LISTE DES TÂCHES:
a. D'après le texte source sur l'imagerie d'Épinal, qui a déjà tout dit sur le passé de cet art populaire, et dans quel ouvrage ?
b. Résumez sous forme de liste le paragraphe du texte source sur l'imagerie d'Épinal qui commence par « Le dessin est une langue universelle », en gardant ses faits principaux.
c. Dans le texte source sur l'imagerie d'Épinal, pourquoi l'auteur supplie-t-il le lecteur gentleman ou aristocrate de ne pas dédaigner son sujet ?

====== TEXTE SOURCE

Causeries, deuxième série/Le Musée des pauvres Gens

Hachette (2p. 349-362).

LE MUSÉE DES PAUVRES GENS.

Samedi dernier, je vous ai fait espérer ou craindre une étude sur la nouvelle imagerie d’Épinal. Ce n’est pas que j’aie la prétention d’épuiser la question des images à bon marché. Je laisse de côté les origines fort intéressantes de cet art populaire. Sur le passé, M. Nisard a tout dit dans sa belle et savante histoire du colportage. Il ne s’agit ici que du présent et de l’avenir.

Avant tout autre propos, je supplie le lecteur gentleman ou même aristocrate de ne point dédaigner mon humble sujet. Il intéresse tous les Français ou plutôt tous les civilisés sans exception.

Les images d’un sou ont exercé de tout temps une certaine influence sur l’éducation publique ; elles peuvent devenir avant la fin du siècle un admirable instrument de progrès.

Le dessin est une langue universelle, et une langue (notez ce point) que les illettrés eux-mêmes savent lire. Nous avons tous eu l’occasion de voir un enfant de deux ans se jeter sur un livre d’images et le lire avec intérêt d’un bout à l’autre, sans poser les yeux sur le texte, qui est encore lettre morte pour lui. L’année suivante, il reverra ce livre avec plaisir, et il fera quelques petits efforts pour déchiffrer les légendes. Les désœuvrés de tout âge et de tout sexe résistent rarement à la tentation de feuilleter un ouvrage où le dessin entrecoupe et anime la prose. Les illettrés, les ignorants, ceux qui m’épèleraient pas sans effort une page d’impression, s’arrêtent avec plaisir devant le moindre croquis. Et vous-même, si lettré que je vous suppose, quand vous avez à perdre un quart d’heure dans l’antichambre ou le salon d’un étranger, vous donnez un coup d’œil aux tableaux qui le décorent avant de prendre un journal sur la table du milieu.

============
====== DONNÉES FOURNIES

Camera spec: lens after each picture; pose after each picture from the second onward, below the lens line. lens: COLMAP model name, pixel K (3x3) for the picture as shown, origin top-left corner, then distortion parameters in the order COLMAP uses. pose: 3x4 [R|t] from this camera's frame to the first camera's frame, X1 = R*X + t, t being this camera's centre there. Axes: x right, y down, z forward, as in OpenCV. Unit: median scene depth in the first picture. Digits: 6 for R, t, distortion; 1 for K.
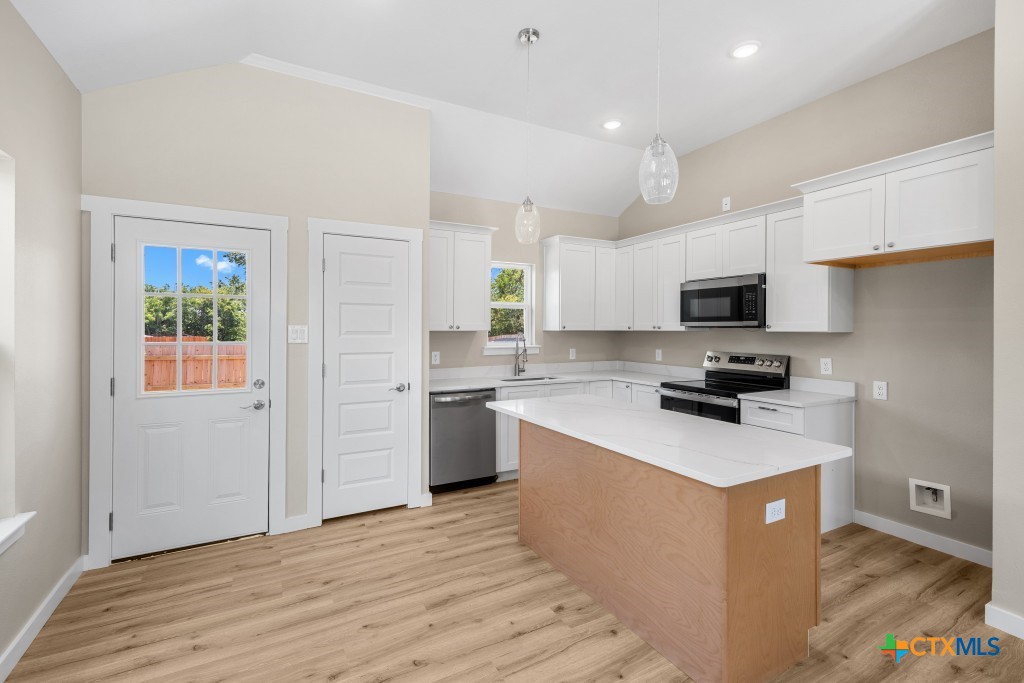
lens RADIAL K [[459.8, 0, 507.7], [0, 459.8, 330.3], [0, 0, 1]] dist [0.003900, -0.000172]
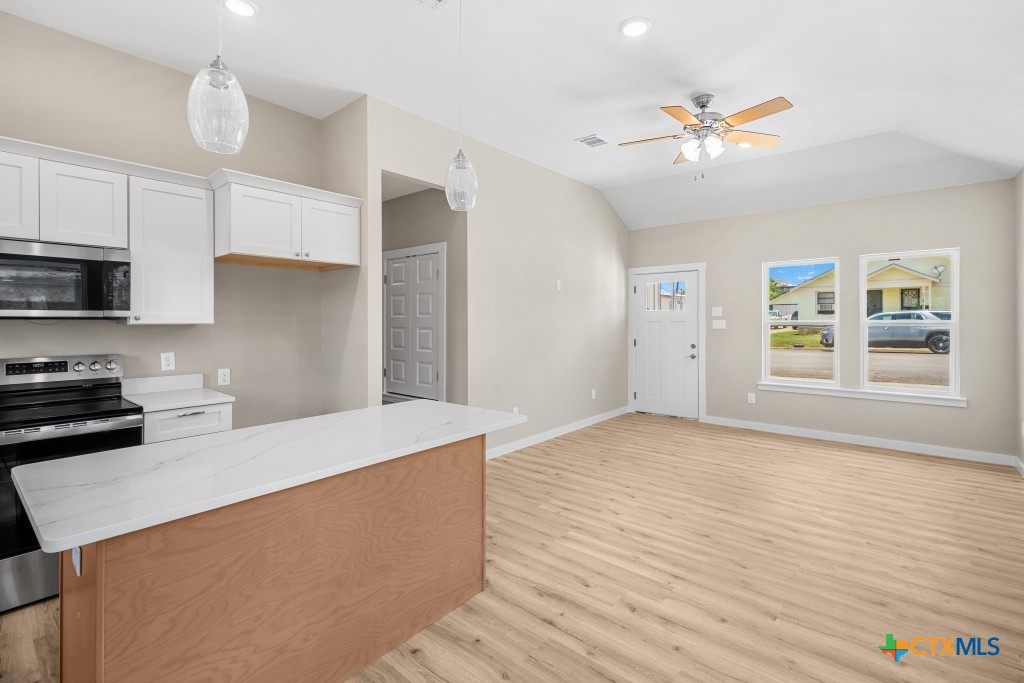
lens RADIAL K [[464.2, 0, 515.3], [0, 464.2, 319.5], [0, 0, 1]] dist [0.010448, -0.000728]
pose [[-0.373791, -0.000185, 0.927513, -0.413929], [0.002837, 0.999995, 0.001343, -0.004522], [-0.927508, 0.003134, -0.373789, 0.677686]]
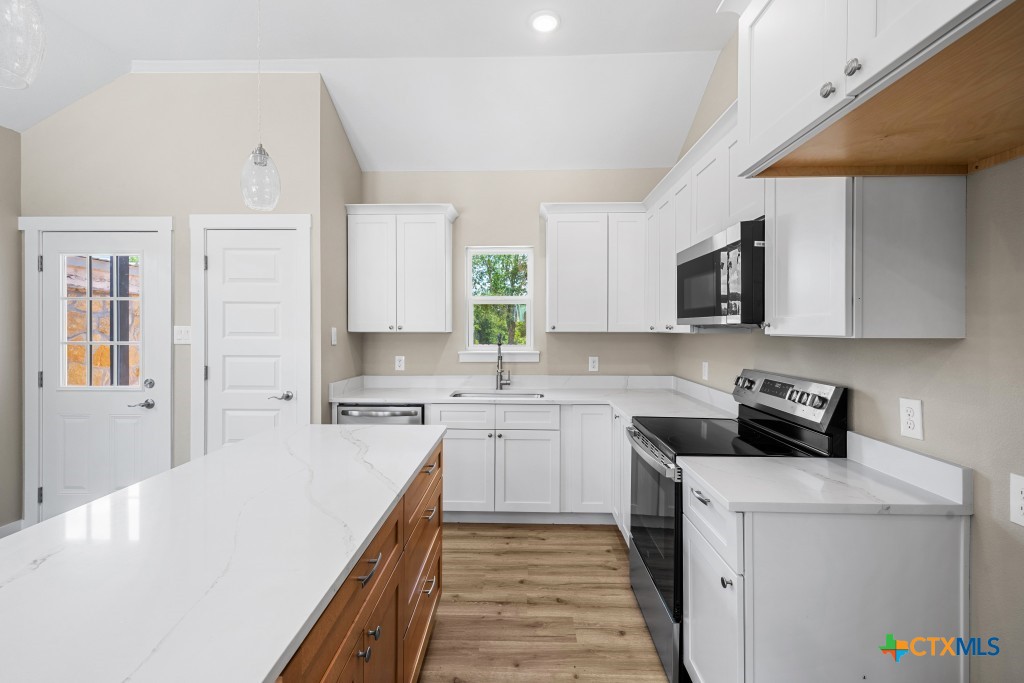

============

CORRIGÉS:
a. M. Nisard, dans sa belle et savante histoire du colportage.

b.
- Le dessin est une langue universelle, que même les illettrés savent lire.
- Un enfant de deux ans lit un livre d'images d'un bout à l'autre sans regarder le texte ; l'année suivante, il le reprend avec plaisir et essaie de déchiffrer les légendes.
- Les désœuvrés de tout âge et de tout sexe résistent rarement à un ouvrage où le dessin anime la prose.
- Les illettrés et les ignorants s'arrêtent volontiers devant le moindre croquis.
- Même le lecteur lettré regarde les tableaux d'un salon étranger avant de prendre un journal.

c. Le sujet, bien qu'humble, intéresse tous les Français, ou plutôt tous les civilisés sans exception. Les images d'un sou ont toujours influencé l'éducation publique et peuvent devenir un admirable instrument de progrès.